Initial requirement.txt that was used:
- gcloud
- google-cloud-logging==1.15.0
- google-cloud-core==1.4.1
- google-cloud-datastore==1.8.0
- httplib2
- google-resumable-media==2.1.0
- google-cloud-storage
- google-cloud-bigquery
- google-cloud
- apache-beam[gcp]==2.39.0
- google-api-python-client
My dataflow job got failed because it was trying to download some packages from Internet.

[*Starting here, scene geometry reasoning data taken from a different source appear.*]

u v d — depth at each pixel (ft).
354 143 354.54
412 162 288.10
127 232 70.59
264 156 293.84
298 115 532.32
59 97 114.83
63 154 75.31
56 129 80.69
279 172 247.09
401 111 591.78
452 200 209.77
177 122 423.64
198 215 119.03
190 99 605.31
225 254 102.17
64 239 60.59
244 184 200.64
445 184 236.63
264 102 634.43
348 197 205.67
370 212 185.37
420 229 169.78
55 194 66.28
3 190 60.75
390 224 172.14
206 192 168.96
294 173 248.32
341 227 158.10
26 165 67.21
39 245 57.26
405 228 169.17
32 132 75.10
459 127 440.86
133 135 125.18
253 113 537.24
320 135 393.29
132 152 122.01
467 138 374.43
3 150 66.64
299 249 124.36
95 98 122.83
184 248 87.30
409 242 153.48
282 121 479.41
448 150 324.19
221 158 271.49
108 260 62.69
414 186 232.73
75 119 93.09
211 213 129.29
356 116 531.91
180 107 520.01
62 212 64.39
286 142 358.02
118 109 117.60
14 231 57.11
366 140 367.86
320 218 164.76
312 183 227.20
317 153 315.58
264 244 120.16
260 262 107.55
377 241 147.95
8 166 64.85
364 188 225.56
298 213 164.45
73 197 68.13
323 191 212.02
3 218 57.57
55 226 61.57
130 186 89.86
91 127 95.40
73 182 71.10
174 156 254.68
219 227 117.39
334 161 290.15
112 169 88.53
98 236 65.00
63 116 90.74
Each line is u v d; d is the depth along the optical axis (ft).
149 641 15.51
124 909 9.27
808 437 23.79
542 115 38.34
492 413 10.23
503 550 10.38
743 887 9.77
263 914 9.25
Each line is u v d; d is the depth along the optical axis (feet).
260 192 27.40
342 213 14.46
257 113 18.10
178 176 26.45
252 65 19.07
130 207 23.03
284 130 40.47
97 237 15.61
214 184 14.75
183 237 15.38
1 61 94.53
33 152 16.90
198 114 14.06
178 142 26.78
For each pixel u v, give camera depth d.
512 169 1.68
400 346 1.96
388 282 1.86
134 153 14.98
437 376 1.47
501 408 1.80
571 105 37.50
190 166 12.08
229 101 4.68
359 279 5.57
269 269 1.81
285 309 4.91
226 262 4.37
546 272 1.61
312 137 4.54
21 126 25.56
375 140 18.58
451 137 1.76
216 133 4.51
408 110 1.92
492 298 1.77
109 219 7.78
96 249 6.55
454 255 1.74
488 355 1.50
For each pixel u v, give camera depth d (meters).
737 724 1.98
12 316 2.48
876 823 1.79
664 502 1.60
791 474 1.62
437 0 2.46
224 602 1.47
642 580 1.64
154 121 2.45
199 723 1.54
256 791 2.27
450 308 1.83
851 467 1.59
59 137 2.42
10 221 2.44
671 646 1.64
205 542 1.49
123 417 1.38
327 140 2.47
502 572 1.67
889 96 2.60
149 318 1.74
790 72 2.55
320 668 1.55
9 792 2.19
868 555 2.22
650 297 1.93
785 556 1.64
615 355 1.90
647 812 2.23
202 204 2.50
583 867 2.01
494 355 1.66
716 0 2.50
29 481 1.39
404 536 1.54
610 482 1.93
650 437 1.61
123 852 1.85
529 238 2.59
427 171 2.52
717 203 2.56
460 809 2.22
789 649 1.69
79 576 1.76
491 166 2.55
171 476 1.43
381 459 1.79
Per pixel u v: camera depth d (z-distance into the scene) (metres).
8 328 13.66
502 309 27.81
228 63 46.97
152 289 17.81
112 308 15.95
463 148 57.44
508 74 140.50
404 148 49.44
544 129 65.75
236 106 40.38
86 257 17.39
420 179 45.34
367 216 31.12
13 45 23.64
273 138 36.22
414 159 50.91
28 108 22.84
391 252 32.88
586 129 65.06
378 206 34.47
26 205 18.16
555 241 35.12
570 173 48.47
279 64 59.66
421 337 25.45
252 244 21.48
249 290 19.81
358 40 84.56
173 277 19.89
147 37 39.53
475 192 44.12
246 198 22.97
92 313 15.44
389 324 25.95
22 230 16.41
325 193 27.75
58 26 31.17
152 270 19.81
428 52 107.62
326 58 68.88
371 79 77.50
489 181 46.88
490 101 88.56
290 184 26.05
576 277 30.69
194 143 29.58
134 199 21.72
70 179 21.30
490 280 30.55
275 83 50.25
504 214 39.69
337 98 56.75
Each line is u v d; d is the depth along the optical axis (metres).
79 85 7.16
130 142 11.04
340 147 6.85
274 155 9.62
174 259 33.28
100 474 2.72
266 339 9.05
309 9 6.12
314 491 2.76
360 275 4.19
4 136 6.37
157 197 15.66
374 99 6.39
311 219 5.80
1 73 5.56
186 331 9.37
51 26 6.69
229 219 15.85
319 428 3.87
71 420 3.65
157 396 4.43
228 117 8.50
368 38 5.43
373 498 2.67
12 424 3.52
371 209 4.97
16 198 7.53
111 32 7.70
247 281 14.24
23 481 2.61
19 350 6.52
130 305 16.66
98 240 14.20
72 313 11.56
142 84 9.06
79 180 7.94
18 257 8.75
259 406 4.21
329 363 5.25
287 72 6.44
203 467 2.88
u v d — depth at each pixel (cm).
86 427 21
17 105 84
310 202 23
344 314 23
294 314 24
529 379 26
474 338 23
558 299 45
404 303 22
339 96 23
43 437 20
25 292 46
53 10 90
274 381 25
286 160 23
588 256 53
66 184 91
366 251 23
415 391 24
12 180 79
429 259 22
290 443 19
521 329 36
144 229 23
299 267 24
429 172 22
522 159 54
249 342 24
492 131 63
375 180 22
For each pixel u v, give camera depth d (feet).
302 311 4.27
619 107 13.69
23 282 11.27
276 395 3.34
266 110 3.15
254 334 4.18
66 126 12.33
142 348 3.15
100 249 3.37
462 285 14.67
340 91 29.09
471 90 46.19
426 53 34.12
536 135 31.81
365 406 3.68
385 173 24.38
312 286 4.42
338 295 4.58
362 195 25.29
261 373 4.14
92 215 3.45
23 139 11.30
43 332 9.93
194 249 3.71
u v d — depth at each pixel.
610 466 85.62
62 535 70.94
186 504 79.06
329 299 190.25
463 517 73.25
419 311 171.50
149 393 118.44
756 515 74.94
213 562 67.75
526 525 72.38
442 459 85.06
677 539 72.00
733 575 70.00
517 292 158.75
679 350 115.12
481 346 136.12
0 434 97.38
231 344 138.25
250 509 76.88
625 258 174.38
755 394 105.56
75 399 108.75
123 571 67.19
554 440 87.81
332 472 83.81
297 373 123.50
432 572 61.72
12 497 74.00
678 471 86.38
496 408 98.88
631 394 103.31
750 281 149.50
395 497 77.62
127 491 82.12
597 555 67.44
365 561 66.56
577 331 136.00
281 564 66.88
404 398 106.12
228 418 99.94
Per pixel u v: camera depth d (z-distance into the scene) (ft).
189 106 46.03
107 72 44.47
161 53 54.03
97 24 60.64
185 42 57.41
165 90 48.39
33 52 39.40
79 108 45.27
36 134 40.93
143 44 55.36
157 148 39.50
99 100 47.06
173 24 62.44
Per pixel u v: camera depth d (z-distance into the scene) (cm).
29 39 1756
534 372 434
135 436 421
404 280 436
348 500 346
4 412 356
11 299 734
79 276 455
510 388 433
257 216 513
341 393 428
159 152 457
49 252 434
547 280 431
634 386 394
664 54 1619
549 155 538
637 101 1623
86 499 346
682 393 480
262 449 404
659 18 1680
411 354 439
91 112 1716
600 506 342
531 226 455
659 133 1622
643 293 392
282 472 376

Then the requirement.txt was modified like this.
- gcloud
- google-cloud-logging==3.1.2
- google-cloud-core==1.7.2
- google-cloud-datastore==1.8.0
- httplib2==0.19.1
- google-resumable-media==2.3.3
- google-cloud-storage==1.44.0
- google-cloud-bigquery==2.34.4
- google-cloud==0.34.0
- apache-beam[gcp]==2.39.0
- google-api-python-client==2.51.0
- google-cloud-appengine-logging==0.1.0
- google-cloud-audit-log==0.1.0
- pyyaml
Then there was no more download during dataflow runtime. What was the reason for my initial error? How I can ensure that the correct dependency versions to be provided so that it will not download any packages during runtime? I will not be able to use custom container options due to some restrictions.